Actualmente estoy intentando mejorar nuestra API para que sea más tranquila, por lo tanto, evito cualquier estado en el servidor. Quiero lograr esto con un token hmac, que se adjunta en cada solicitud. El hmac se realizará con la siguiente parte de datos: host, método de solicitud, uri de solicitud, marca de tiempo (para evitar repeticiones) y en el caso de POST / PUT también el cuerpo de la solicitud. ¿Alguna objeción contra esto?
Enviaré el hmac junto con el nombre de usuario o tal vez una representación hash (clave pública) del usuario para poder tener diferentes claves secretas para cada usuario en el servidor.

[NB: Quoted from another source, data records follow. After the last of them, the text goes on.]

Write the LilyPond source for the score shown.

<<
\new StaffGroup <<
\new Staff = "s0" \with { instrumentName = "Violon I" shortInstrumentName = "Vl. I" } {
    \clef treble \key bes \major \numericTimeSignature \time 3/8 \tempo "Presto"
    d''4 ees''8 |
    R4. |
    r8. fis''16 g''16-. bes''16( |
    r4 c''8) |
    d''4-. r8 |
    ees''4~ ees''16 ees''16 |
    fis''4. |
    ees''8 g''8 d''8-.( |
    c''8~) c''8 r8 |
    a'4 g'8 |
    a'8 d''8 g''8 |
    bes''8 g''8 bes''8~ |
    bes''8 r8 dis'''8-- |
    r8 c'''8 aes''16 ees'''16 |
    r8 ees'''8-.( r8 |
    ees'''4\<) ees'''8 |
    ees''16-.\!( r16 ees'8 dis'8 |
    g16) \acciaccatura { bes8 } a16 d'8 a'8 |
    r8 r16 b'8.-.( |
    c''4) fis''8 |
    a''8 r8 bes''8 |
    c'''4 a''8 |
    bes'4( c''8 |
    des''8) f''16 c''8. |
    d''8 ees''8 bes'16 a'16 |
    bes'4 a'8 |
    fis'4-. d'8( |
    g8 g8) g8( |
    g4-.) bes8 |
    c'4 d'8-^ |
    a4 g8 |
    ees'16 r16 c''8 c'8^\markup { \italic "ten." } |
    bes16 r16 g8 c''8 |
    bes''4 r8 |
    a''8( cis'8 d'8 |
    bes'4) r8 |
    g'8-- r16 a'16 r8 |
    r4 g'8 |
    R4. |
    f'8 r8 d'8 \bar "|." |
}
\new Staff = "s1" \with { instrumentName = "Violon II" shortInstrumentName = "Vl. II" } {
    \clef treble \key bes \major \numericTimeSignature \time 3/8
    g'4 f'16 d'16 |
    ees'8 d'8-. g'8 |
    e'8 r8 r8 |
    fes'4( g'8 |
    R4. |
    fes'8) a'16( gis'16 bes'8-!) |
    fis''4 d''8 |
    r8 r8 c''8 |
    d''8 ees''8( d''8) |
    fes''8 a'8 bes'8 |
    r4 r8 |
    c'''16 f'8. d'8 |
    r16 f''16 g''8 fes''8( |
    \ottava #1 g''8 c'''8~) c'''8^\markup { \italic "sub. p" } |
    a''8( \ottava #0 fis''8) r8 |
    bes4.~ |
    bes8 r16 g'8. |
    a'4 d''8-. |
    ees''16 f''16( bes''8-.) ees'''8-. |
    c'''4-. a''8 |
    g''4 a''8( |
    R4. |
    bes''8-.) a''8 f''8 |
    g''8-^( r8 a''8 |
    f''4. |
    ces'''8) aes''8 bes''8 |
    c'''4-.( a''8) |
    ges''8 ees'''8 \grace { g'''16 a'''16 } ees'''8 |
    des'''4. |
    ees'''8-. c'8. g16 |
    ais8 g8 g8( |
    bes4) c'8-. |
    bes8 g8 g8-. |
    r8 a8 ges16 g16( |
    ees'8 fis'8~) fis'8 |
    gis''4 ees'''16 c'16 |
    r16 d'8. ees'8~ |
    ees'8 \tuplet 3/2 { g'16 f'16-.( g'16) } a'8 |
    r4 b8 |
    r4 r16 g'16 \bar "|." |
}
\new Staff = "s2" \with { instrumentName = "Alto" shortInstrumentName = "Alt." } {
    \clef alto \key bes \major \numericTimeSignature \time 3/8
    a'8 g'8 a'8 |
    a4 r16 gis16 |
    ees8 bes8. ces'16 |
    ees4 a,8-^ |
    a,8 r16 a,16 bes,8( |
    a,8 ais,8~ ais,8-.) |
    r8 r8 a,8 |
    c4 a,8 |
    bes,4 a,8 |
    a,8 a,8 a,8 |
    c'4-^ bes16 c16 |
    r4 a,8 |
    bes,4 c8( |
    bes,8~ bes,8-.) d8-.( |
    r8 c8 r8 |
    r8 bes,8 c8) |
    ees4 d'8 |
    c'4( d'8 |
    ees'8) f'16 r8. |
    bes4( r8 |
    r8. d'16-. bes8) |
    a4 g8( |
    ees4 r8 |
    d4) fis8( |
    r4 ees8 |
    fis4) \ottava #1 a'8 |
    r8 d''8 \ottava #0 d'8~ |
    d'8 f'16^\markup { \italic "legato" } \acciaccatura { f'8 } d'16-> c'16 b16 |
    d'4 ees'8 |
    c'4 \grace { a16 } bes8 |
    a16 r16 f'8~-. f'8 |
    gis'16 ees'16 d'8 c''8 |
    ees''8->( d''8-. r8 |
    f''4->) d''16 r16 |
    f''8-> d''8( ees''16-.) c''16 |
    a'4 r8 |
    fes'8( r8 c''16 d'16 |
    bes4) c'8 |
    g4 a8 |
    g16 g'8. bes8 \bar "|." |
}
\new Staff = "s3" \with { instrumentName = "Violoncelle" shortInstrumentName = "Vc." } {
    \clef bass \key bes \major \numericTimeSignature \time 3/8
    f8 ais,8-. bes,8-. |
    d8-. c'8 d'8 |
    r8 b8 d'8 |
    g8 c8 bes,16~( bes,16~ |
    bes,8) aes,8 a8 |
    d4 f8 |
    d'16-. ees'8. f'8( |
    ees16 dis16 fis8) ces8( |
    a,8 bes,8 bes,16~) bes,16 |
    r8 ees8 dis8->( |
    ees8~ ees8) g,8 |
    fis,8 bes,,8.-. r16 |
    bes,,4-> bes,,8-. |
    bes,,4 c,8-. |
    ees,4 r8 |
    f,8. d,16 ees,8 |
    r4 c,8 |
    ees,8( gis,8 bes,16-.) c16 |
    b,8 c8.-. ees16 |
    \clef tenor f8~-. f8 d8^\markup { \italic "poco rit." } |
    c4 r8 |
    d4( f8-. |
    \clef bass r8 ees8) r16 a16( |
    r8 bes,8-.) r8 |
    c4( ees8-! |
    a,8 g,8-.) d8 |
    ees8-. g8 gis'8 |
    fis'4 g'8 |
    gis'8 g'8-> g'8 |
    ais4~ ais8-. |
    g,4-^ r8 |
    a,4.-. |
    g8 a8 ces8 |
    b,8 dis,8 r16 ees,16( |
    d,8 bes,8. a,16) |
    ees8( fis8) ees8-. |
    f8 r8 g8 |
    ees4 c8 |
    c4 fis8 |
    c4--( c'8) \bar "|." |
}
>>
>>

Ahora estoy planeando el intercambio de clave secreta entre el cliente (JavaScript) y el servidor (PHP) y tengo la idea de simplemente usar algo que el servidor y el cliente ya saben sin intercambiarlo y aún debería ser diferente para cada usuario.
Entonces, ¿por qué no usar la contraseña hash del usuario como clave secreta? El servidor tiene el hash de la contraseña guardada en la base de datos junto al usuario en la tabla de usuario de cualquier manera y el cliente puede calcular el hash basándose en la entrada del usuario y almacenarlo en una sesión del cliente para su uso posterior.
¿Cuáles son las preocupaciones sobre el uso de la contraseña de usuario con hash como clave secreta?